Summary: This study measured sub-second activity within thalamocortical networks and nine thalamic nuclei in the human brain during spontaneous transitions in behavioral arousal state, using ultra-high field fast fMRI. The research discovered a stereotyped sequence of activity across thalamic nuclei and the cingulate cortex that preceded behavioral arousal after a period of inactivity, followed by widespread deactivation. These thalamic dynamics were linked to whether participants subsequently fell back into unresponsiveness, with unified thalamic activation reflecting the maintenance of behavior. Setzer, B., Fultz, N.E., Gomez, D.E.P. et al. A temporal sequence of thalamic activity unfolds at transitions in behavioral arousal state. Nat Commun 13, 5442 (2022).

[Article] MindLLM: A Subject-Agnostic and Versatile Model for fMRI-to-Text Decoding

Summary: In this seminar, we will explore a novel fMRI-to-text decoding framework named MindLLM. It combines a neuroscience-informed, subject-agnostic fMRI encoder with an off-the-shelf large language model to translate brain activity into coherent text. It introduces Brain Instruction Tuning (BIT), which enriches the model’s capacity to extract and represent diverse semantic information from fMRI signals, enabling versatile decoding across different tasks and subjects. We will discuss how to implement these techniques in our study. Qiu, Weikang, et al. “MindLLM: A Subject-Agnostic and Versatile Model for fMRI-to-Text Decoding.” arXiv preprint arXiv:2502.15786 (2025).

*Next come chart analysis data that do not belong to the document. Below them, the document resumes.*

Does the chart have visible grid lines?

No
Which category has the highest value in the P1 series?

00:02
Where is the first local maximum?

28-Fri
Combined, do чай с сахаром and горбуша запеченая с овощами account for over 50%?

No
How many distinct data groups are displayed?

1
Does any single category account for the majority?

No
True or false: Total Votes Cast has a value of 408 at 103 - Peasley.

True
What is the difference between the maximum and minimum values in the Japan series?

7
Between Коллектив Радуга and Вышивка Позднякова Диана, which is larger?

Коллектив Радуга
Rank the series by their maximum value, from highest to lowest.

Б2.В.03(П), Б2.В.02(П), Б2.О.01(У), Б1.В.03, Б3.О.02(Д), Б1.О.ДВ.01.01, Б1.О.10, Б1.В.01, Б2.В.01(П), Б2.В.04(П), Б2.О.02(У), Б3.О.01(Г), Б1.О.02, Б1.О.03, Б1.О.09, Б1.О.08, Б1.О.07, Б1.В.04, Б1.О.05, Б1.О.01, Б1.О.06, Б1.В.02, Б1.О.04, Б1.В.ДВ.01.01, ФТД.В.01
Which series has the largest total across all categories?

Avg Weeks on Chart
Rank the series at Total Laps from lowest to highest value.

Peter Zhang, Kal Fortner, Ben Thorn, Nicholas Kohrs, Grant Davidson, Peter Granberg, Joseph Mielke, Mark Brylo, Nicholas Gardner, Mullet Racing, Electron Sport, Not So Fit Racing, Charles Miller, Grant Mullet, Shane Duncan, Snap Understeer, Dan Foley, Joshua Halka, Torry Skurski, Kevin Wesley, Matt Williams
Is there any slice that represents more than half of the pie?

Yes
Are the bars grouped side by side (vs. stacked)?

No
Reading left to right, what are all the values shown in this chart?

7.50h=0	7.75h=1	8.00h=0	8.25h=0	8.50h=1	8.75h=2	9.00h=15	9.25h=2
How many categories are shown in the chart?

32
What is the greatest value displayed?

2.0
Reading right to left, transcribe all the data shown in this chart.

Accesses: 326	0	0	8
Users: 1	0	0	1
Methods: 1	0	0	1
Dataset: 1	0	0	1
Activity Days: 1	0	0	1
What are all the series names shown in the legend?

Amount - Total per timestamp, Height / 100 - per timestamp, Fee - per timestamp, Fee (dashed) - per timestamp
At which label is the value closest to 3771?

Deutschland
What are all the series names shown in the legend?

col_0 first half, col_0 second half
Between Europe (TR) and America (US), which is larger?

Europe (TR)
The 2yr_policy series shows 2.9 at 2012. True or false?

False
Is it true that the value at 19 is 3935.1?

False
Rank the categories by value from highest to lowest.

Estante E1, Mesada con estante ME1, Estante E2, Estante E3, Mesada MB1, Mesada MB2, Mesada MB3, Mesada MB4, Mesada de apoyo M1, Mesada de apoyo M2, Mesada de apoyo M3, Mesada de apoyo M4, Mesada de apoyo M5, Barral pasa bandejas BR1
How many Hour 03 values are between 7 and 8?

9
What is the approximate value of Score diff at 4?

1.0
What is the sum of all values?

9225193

[Article] Decoding Visual Experience and Mapping Semantics through Whole-Brain Analysis Using fMRI Foundation Models

Summary: In this study, to enhance our understanding of visual processes, they developed WAVE, which reconstructs visual stimuli from fMRI data. By integrating three modalities (fMRI, image, and text) to perform contrastive learning, the features are then passed to a diffusion model for final image reconstruction.

Wang, Turnbull, et al. “Decoding Visual Experience and Mapping Semantics through Whole-Brain Analysis Using fMRI Foundation Models.” arXiv(2024)

[Article] Digital phenotyping from wearables using AI characterizes psychiatric disorders and identifies genetic associations

Summary: The study performed traditional binary GWAS, continuous univariate GWAS using wearable combination scores, and multivariate GWAS to identify genetic variants associated with ADHD. The identified variants showed associations with heart function (MYH6, CMTM5) and ADHD-related genes (ELFN1), with some variants potentially having a protective effect against ADHD.

Liu, Jason J., et al. “Digital phenotyping from wearables using AI characterizes psychiatric disorders and identifies genetic associations.” Cell (2024).

[Article] Brain networks and intelligence: A graph neural network based approach to resting state fmri data

Summary: This study introduces BrainRGIN, a novel graph neural network (GNN) model designed to predict intelligence using resting-state fMRI data. By leveraging graph isomorphism networks and clustering-based embeddings, the model effectively captures brain sub-network structures. The authors validate their approach using the Adolescent Brain Cognitive Development Dataset and demonstrate superior predictive performance compared to traditional machine learning models.

Thapaliya, Bishal, et al. “Brain networks and intelligence: A graph neural network based approach to resting state fmri data.” Medical Image Analysis 101 (2025): 103433.